→ **Problem to work on**: Leave the pictures out and print every record below exactly as it stands.

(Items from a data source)
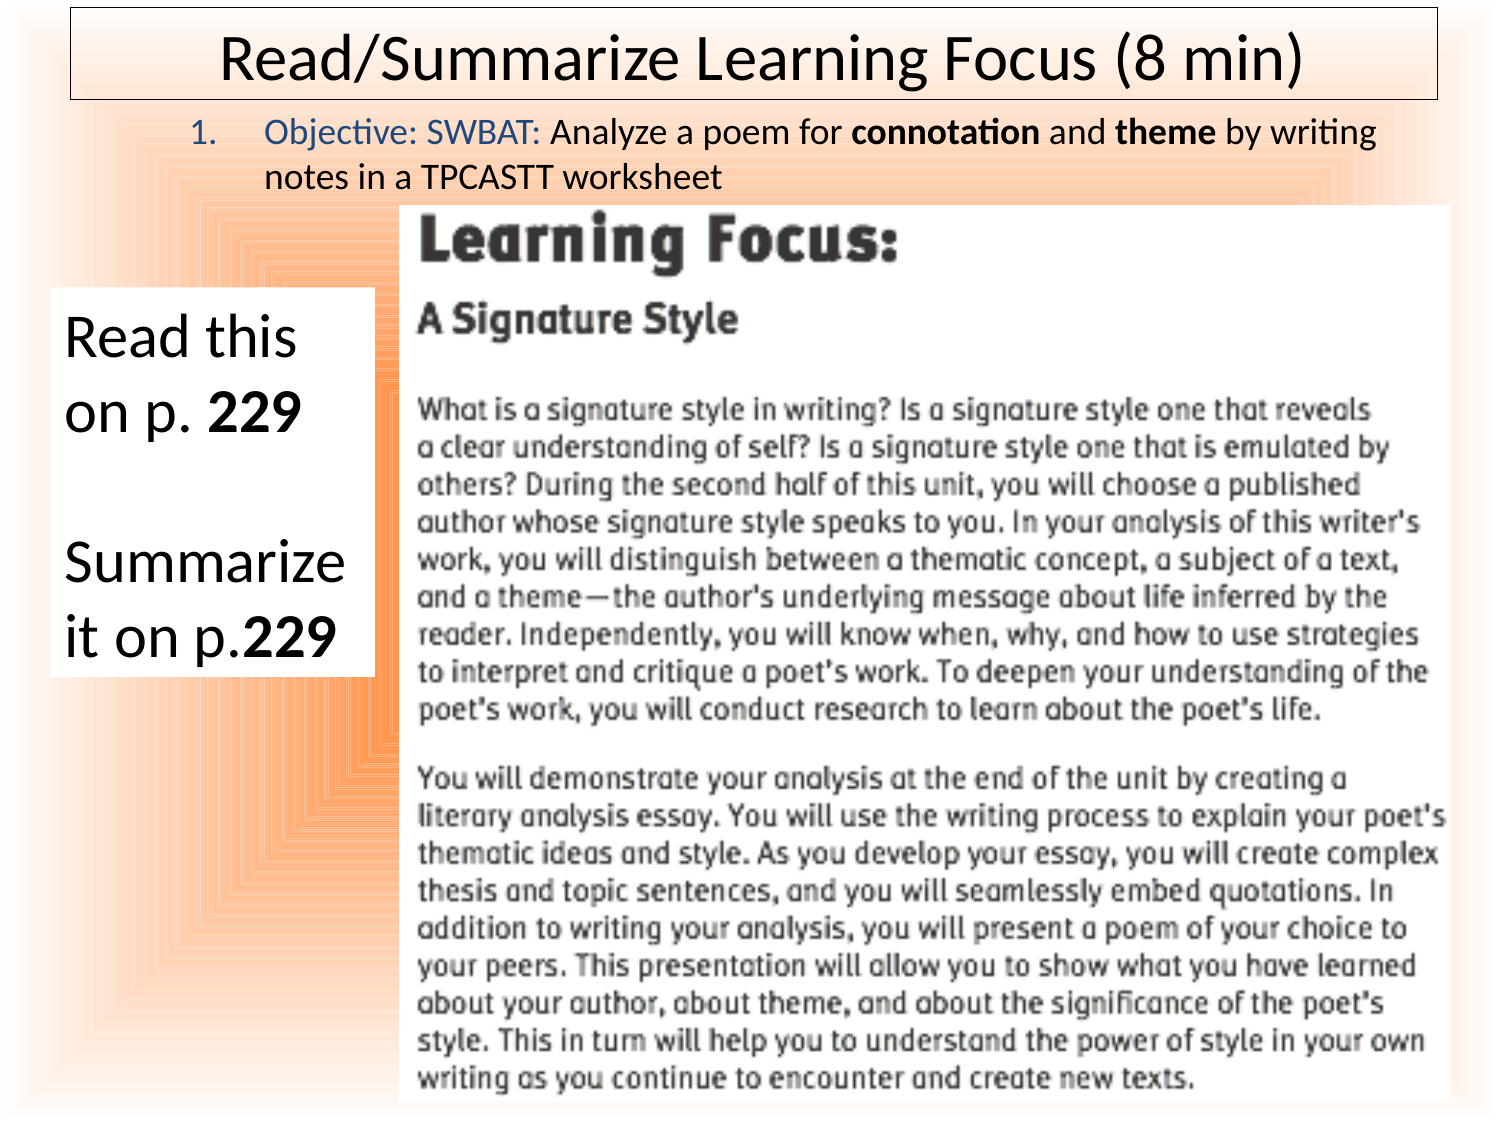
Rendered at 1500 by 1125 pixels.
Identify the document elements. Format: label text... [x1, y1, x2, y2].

text_box Read this on p. 229 Summarize it on p.229 [50, 287, 375, 677]
title Read/Summarize Learning Focus (8 min) [70, 7, 1438, 100]
picture [399, 205, 1451, 1101]
text_box Objective: SWBAT: Analyze a poem for connotation and theme by writing notes in a TPCASTT worksheet [70, 99, 1413, 205]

→ **Answer box**:
Rendered at 1500 by 1125 pixels.
Identify the document elements. Format: label text... [x1, y1, x2, y2].

text_box Read this on p. 229 Summarize it on p.229 [50, 287, 375, 677]
title Read/Summarize Learning Focus (8 min) [70, 7, 1438, 100]
picture [399, 205, 1451, 1101]
text_box Objective: SWBAT: Analyze a poem for connotation and theme by writing notes in a TPCASTT worksheet [70, 99, 1413, 205]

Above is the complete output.